In the data that follows, find the line with "right eye: (60, 28)"; transcribe it, every later line up to the one with "left eye: (68, 27)", and that line as well, exactly and with no others.
-- The data follows --
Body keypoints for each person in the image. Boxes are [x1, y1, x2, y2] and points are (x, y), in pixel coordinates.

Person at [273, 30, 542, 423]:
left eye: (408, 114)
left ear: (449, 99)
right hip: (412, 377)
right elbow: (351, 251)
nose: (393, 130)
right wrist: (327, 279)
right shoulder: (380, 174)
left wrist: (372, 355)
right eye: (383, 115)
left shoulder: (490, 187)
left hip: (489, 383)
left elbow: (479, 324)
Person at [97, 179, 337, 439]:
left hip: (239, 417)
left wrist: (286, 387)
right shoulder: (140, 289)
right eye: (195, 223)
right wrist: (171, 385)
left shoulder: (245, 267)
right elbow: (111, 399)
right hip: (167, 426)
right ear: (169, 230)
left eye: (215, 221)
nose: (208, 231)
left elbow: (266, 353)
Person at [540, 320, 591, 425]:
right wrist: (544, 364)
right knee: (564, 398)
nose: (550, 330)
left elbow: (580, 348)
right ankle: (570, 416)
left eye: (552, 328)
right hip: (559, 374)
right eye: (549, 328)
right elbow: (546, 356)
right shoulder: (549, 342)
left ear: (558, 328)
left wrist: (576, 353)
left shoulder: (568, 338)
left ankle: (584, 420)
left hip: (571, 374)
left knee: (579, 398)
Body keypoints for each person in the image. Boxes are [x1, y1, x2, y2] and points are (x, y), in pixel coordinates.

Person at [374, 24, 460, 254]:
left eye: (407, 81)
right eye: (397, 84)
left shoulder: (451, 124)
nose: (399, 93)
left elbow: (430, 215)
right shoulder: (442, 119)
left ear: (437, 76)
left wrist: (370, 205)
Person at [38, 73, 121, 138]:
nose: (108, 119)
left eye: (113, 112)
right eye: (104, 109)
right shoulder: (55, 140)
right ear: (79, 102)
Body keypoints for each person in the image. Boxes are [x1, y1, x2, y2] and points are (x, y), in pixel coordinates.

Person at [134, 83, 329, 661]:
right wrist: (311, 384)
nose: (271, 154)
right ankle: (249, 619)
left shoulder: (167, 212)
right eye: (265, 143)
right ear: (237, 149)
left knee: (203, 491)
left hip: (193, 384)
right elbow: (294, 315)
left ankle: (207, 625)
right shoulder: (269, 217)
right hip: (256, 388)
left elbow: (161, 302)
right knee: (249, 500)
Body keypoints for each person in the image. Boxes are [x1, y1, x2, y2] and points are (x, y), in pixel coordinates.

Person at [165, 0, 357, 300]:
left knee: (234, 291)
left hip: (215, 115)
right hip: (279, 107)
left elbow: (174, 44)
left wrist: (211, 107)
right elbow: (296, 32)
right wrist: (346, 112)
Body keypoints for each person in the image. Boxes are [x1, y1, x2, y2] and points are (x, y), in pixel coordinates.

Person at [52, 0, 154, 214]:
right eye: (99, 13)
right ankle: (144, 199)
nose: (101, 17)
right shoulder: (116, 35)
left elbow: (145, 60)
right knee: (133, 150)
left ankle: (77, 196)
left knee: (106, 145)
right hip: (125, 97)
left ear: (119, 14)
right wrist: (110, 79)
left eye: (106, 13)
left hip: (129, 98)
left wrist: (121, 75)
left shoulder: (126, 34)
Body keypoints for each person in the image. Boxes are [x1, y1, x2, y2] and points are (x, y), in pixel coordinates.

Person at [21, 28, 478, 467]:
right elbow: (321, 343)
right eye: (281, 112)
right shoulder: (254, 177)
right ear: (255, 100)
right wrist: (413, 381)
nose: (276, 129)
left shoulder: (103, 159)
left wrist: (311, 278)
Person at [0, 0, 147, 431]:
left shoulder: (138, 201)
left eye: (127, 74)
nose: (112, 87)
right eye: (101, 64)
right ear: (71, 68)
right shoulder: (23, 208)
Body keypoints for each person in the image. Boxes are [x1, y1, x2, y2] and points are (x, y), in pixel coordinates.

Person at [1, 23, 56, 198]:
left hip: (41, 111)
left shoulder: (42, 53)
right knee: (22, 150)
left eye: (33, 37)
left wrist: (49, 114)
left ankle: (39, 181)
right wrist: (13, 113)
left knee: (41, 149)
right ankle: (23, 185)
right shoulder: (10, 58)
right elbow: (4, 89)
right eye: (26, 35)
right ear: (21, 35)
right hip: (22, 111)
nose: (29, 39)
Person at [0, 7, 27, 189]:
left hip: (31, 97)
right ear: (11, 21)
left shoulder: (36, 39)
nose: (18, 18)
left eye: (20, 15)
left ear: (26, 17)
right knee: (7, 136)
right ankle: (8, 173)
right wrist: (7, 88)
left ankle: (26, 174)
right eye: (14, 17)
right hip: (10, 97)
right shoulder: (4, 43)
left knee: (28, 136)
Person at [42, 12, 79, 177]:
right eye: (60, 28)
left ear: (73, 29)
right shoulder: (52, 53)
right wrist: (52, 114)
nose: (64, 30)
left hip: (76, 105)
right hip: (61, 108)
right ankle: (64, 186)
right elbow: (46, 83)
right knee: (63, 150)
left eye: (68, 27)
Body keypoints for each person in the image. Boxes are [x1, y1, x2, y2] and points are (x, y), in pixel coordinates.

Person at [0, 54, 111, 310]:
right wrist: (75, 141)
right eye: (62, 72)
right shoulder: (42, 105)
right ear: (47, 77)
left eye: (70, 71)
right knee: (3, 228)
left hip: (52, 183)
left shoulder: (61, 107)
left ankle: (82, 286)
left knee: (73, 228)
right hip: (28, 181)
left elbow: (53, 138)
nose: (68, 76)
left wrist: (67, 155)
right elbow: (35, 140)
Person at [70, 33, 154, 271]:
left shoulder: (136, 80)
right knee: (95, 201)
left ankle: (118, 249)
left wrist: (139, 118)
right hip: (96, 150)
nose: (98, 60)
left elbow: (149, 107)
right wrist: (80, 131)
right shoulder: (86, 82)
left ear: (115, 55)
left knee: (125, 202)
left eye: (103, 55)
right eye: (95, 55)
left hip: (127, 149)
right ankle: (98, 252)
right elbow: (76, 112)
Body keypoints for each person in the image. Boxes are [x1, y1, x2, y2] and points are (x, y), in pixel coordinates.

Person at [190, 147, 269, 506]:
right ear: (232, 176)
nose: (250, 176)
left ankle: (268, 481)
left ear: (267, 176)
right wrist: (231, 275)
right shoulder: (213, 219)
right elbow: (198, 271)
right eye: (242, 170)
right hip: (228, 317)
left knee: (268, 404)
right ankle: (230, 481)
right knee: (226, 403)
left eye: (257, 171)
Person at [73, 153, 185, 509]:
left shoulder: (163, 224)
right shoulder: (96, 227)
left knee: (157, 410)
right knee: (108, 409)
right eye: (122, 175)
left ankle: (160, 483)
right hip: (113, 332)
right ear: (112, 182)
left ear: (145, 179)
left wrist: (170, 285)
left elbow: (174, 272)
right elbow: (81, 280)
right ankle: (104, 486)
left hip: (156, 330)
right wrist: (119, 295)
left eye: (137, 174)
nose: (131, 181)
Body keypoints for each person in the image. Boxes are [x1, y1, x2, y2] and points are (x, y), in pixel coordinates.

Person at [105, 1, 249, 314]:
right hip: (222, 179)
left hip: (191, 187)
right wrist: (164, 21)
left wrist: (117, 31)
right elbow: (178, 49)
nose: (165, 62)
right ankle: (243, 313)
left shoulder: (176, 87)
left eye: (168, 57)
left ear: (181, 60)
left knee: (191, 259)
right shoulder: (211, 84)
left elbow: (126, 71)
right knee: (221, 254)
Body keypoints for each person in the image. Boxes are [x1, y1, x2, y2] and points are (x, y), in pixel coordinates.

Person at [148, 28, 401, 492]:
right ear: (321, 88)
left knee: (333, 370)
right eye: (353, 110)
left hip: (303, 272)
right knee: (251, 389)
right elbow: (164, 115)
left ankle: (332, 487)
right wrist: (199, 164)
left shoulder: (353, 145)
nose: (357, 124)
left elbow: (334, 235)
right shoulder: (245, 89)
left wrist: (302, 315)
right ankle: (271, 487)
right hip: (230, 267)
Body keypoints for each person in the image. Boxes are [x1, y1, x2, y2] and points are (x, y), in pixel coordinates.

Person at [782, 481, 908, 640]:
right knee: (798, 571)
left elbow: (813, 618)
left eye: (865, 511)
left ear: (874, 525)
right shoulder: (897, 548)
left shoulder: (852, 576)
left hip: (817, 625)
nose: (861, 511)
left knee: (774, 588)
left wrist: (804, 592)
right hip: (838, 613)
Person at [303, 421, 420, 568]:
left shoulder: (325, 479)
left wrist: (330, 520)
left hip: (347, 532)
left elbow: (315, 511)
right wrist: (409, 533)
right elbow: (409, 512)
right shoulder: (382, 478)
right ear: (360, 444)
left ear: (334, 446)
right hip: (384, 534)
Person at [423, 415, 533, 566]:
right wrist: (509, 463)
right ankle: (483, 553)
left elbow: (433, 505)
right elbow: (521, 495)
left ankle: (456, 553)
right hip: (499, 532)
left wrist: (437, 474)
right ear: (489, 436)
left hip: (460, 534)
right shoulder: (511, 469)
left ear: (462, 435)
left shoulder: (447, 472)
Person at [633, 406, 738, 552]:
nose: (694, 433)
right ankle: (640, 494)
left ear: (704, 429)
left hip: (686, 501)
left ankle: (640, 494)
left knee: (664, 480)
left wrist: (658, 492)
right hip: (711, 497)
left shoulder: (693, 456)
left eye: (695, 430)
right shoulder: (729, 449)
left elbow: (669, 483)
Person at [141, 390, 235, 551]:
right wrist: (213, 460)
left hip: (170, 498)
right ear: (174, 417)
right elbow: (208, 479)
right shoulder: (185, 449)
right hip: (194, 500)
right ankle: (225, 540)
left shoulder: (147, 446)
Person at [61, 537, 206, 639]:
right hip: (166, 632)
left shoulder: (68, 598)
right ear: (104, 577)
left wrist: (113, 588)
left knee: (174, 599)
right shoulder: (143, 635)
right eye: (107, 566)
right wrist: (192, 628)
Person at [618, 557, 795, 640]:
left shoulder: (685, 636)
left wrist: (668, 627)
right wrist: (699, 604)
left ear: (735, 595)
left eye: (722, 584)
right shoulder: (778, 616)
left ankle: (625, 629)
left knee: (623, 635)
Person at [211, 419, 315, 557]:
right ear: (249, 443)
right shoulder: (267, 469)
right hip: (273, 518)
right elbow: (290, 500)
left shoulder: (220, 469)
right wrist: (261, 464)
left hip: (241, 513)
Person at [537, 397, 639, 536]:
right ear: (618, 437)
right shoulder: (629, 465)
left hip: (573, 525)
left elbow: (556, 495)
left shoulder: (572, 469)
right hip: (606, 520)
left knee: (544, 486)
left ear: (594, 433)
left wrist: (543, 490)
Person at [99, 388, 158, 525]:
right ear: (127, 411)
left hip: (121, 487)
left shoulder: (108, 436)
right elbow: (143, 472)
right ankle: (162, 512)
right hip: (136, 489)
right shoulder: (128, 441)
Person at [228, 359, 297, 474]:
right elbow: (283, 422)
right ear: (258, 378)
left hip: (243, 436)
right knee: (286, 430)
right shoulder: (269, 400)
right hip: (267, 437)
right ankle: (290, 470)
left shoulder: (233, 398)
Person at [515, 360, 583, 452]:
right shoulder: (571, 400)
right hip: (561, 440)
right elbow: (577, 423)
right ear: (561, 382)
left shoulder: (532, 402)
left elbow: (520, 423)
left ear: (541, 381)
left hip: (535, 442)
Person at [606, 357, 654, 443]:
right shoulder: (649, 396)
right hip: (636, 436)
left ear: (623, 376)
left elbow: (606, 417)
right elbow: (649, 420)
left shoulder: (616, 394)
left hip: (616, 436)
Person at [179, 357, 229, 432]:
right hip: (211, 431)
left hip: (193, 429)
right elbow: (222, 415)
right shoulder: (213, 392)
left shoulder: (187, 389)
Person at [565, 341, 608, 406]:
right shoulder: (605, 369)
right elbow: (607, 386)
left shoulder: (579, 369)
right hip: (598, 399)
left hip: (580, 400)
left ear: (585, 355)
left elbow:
-- The data concluded --
Answer to this task:
right eye: (60, 28)
left ear: (73, 29)
right shoulder: (52, 53)
right wrist: (52, 114)
nose: (64, 30)
left hip: (76, 105)
right hip: (61, 108)
right ankle: (64, 186)
right elbow: (46, 83)
right knee: (63, 150)
left eye: (68, 27)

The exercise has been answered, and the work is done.